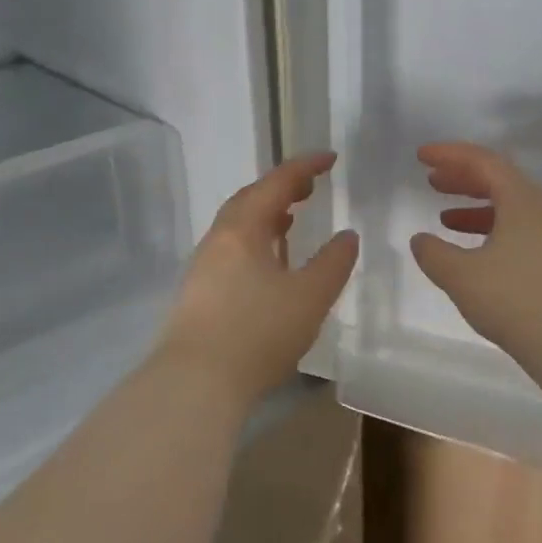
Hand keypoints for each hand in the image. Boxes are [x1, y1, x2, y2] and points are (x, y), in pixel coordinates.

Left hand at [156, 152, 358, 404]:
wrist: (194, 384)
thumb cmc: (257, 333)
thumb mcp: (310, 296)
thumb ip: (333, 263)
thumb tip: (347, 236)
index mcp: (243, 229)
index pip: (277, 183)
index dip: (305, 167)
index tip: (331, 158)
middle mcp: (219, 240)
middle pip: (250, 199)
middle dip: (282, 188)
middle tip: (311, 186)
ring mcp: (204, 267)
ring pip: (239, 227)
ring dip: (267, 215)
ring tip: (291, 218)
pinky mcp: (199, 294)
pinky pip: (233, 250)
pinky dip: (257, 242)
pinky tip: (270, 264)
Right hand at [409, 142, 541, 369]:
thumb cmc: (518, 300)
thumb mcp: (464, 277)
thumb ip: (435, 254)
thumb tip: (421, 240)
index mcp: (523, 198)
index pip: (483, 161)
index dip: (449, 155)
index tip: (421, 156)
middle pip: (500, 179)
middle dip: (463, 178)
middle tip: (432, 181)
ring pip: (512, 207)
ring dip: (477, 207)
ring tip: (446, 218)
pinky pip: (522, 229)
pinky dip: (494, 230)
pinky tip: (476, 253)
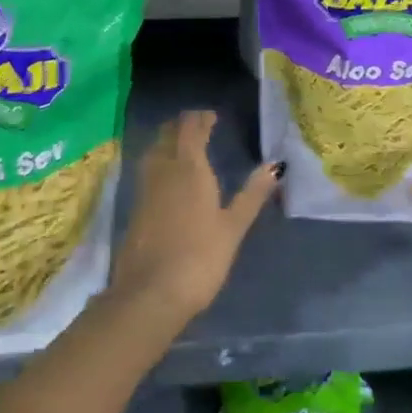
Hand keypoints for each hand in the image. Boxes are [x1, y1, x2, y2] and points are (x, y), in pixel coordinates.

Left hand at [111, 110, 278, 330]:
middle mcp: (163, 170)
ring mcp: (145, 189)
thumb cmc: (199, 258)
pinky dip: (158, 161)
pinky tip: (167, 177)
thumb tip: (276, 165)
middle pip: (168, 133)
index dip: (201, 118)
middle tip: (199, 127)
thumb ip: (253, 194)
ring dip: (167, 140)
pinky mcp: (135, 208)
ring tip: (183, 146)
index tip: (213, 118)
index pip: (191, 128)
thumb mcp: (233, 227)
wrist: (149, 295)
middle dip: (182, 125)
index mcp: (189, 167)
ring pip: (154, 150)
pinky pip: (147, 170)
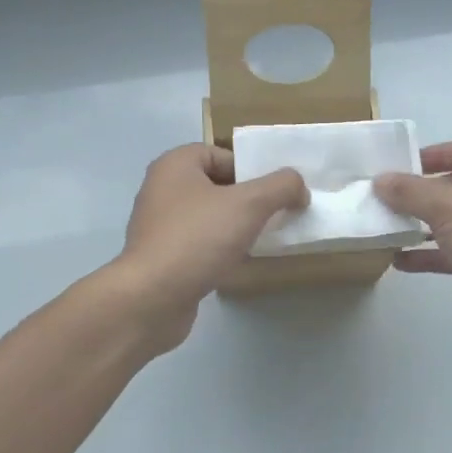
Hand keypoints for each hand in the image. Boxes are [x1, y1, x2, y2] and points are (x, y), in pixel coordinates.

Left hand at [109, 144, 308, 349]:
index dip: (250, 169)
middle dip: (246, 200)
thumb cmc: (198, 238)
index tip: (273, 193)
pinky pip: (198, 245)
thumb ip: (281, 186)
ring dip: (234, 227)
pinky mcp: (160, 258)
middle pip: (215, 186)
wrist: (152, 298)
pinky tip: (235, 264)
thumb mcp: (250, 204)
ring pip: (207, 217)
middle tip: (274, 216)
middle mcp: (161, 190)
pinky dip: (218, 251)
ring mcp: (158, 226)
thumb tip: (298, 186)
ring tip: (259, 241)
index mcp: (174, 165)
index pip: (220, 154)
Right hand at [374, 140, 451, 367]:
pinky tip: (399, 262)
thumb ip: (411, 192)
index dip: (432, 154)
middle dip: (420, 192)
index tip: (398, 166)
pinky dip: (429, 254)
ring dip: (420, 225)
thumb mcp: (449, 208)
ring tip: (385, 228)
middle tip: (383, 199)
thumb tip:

**Instructions to follow:**
Which lines of the records contain the word "hand"? Copy each of them.

**Your response:**
Hand keypoints for each hand in the image. Boxes are [x1, y1, x2, y2] and points are (x, y), in pixel coordinates.
Left hand at [156, 152, 358, 404]:
Right hand at [409, 142, 541, 369]:
Hand keypoints for each hand in the image. Boxes are [x1, y1, x2, y2] and points are (x, y), in pixel coordinates.
Left hand at [111, 110, 278, 330]:
Hand keypoints for each hand in the image. Boxes are [x1, y1, x2, y2] and points are (x, y), in pixel coordinates.
Left hand at [109, 144, 308, 349]:
Right hand at [374, 140, 451, 367]:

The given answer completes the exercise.